- _Задание_: Продолжите текст о композиции «Пиковой дамы», начиная сразу после его последнего предложения.

- _Учебный текст_:
------------------------------------------------------------
С этого диалога начинается повесть, и это начало – первый знак своеобразия композиции произведения. Не мудрствуя лукаво, гениальный автор сразу дает толчок всей фабуле. Он пренебрегает долгим предварительным описанием, которое, на первый взгляд, необходимо, дабы читатель получил, до начала событий, доскональное представление о времени и месте действия, о положении и характерах персонажей. Берущегося за чтение «Пиковой дамы» ничто не подготавливает к восприятию сюжета, за исключением двух эпиграфов: одного общего, а другого – относящегося к первой главе. И оказывается, что этого вполне достаточно.
------------------------------------------------------------
- _Фрагменты данных_:
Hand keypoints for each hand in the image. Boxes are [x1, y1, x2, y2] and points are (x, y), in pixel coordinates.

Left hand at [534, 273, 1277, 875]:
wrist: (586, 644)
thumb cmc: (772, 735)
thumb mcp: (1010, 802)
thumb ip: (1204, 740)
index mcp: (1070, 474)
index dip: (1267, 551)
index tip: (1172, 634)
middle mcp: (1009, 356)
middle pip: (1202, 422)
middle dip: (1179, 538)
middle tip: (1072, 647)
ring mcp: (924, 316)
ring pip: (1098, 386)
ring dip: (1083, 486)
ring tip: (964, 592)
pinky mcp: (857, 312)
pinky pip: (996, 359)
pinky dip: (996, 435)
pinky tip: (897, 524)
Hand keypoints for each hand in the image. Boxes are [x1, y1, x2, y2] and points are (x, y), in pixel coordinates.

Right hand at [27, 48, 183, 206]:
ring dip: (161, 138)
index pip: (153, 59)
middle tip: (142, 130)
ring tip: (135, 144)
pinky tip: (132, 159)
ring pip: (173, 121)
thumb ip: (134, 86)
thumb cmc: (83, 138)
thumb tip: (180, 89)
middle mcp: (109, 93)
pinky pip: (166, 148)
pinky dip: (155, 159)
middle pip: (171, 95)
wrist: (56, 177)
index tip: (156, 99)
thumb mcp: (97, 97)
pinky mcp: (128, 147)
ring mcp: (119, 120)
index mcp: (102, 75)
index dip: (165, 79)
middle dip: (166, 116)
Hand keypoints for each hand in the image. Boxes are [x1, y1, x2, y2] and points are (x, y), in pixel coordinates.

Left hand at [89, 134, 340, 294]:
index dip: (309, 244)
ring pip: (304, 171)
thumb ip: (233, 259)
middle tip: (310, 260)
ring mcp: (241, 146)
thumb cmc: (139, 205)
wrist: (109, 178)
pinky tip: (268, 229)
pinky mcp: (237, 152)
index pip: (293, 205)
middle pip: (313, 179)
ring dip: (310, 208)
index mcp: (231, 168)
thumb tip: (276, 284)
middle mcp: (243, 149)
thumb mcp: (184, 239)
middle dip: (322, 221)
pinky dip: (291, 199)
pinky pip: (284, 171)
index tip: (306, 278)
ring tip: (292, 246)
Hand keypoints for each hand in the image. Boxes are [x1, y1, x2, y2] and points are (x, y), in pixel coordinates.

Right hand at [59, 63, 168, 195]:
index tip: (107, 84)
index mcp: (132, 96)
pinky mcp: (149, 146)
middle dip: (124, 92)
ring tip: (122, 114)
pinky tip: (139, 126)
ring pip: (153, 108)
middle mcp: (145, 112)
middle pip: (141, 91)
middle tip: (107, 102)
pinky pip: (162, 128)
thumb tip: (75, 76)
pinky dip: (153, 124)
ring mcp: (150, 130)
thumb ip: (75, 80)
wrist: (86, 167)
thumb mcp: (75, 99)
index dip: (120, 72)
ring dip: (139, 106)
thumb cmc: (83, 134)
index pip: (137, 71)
------------------------------------------------------------
- _Ответ_:
Прочтя первый эпиграф, мы знаем о «тайной недоброжелательности» пиковой дамы задолго до того, как в ней убедится Германн. Второй эпиграф, представляя собой превосходное стихотворение, самый ритм которого способствует усвоению смысла, вводит нас в курс дела, вплоть до погоды за окном игральной комнаты. Собравшиеся в ней игроки, вроде бы полностью скрытые за местоимением «они», – уже как живые перед нами. Так что первое предложение первой главы – «Однажды играли в карты у конногвардейца Нарумова» – воспринимается нами как закономерное начало повествования, в курс которого мы уже введены.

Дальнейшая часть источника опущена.